ABSTRACT The Yucca Mountain site was designated in July 2002 as the United States’ location for a geological repository for spent nuclear fuel and other high-level radioactive wastes. This site designation was a watershed event in the history of the project, enabling the U.S. Department of Energy to seek a license from the U.S. Nuclear Regulatory Commission to construct and operate a geologic repository. Summarized below are the history and technical basis for this site designation and some key anticipated future events. Many of the significant events to date have been framed by the Nuclear Waste Policy Act (and Amendments) and the requirements of the regulatory standard.
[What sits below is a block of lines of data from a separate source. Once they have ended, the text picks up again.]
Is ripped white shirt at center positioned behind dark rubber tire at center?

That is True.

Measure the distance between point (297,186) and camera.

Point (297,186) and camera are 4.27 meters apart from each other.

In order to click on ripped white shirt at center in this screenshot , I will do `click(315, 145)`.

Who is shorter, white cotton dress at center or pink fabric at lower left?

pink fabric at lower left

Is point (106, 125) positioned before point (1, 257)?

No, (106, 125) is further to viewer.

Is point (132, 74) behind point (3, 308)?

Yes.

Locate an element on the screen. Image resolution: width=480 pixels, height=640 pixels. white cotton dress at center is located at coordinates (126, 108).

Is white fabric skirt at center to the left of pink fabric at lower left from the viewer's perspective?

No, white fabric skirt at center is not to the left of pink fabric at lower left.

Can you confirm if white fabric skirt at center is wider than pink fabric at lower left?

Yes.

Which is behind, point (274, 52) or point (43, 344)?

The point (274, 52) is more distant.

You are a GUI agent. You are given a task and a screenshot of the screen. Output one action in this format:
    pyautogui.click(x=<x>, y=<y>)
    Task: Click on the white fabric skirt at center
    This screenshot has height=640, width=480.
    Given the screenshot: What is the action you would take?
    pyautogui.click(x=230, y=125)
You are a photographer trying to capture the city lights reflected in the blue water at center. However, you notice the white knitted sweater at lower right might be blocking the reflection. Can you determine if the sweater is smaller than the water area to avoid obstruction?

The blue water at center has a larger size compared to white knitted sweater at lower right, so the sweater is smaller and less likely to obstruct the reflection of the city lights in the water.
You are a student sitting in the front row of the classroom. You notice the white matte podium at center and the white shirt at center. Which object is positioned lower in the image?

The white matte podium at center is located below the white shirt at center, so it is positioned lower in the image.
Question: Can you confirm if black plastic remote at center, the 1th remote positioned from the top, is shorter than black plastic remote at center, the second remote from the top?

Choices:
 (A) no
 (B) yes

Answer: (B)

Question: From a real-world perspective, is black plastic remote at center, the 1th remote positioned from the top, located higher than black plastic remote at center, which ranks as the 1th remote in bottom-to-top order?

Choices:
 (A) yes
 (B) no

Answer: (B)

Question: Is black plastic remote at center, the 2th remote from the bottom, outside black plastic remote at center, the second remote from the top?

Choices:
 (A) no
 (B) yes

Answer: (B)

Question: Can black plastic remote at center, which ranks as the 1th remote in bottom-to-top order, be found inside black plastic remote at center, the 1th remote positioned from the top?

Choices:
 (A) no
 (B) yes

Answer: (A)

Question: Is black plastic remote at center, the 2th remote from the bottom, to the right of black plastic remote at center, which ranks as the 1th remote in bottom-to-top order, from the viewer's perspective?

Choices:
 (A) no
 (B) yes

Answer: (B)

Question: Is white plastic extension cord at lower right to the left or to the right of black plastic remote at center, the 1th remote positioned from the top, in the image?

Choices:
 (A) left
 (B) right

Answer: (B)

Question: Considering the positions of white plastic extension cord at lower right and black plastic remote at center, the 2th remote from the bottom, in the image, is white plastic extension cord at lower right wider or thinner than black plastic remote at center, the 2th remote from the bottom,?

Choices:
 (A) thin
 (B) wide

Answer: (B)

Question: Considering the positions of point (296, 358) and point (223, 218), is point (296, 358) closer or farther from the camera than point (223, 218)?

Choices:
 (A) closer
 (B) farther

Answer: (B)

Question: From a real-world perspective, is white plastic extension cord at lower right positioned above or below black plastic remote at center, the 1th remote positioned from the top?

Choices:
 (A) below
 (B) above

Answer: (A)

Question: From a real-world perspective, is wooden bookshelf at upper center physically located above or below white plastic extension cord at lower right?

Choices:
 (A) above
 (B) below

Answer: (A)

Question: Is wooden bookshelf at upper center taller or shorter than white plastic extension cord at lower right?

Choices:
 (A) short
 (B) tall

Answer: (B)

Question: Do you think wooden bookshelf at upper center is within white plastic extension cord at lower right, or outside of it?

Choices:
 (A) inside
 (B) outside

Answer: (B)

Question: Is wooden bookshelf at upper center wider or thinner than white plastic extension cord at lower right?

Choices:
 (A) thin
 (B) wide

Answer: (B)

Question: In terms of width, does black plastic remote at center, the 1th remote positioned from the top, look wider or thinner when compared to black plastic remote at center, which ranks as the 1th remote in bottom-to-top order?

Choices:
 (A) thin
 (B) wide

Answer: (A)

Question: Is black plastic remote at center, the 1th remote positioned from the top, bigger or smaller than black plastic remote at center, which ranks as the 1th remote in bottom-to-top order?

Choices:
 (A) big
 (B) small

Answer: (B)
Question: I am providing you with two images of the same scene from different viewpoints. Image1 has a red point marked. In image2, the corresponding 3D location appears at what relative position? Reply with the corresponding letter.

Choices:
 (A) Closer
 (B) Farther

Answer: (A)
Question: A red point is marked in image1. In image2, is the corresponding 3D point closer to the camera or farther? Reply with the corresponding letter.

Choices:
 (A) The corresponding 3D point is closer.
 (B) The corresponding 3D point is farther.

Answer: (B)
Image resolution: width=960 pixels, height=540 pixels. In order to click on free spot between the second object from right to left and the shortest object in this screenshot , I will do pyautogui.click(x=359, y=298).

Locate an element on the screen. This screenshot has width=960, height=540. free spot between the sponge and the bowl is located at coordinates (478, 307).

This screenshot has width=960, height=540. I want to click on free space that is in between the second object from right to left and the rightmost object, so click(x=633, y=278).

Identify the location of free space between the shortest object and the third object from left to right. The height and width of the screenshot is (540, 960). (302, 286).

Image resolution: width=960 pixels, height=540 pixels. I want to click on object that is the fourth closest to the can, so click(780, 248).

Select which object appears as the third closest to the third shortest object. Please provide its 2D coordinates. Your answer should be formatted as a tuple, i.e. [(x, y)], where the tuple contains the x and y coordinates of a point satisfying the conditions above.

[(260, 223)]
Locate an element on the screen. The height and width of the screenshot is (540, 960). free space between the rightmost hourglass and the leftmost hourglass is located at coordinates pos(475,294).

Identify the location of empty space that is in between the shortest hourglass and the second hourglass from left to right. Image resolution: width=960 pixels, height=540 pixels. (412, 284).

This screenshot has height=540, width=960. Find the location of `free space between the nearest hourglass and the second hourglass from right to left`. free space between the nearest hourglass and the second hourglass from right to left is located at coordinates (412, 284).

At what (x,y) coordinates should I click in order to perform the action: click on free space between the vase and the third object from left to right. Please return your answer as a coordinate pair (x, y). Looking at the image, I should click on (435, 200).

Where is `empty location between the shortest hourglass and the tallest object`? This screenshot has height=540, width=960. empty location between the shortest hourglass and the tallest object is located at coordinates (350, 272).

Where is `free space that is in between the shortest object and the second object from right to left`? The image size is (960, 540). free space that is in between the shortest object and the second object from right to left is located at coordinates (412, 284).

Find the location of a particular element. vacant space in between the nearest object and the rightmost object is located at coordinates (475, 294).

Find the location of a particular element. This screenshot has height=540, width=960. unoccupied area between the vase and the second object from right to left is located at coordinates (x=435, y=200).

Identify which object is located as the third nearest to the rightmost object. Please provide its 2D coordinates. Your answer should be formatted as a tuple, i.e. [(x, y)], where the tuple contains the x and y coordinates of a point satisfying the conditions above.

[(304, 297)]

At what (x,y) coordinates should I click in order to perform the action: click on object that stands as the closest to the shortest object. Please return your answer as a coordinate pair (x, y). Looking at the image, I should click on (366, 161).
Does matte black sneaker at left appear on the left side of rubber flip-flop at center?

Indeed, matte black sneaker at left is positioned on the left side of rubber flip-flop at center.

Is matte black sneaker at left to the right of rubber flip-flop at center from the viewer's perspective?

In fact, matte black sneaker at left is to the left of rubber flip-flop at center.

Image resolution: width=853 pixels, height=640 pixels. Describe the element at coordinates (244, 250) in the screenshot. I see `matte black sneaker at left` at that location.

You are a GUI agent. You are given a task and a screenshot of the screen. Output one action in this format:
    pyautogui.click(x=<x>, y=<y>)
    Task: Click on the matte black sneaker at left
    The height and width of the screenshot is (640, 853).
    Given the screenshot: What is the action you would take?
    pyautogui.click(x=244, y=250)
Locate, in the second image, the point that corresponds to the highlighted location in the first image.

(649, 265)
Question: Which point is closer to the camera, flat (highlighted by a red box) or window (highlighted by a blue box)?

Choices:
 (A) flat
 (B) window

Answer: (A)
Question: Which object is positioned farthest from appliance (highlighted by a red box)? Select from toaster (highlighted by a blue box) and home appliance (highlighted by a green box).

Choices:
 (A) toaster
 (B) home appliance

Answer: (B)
INTRODUCTION AND OVERVIEW This paper overviews the current status of the Yucca Mountain (YM) project at a significant time in its history. The historical context described below sets the stage for the events of calendar year 2002, in which the site was recommended and designated as the location of the nation’s intended future geologic repository. These events have been scripted largely from the Nuclear Waste Policy Act (NWPA) [1], as Amended [2], and from related legislation [3]. The technical basis supporting the site recommendation is briefly summarized by noting some of the attractive features of the site that provide barriers to radionuclide transport. The future of the project involves design, construction, operation, and closure of the YM facility, obtaining the required licenses, and some science and technology opportunities over the project’s lifetime.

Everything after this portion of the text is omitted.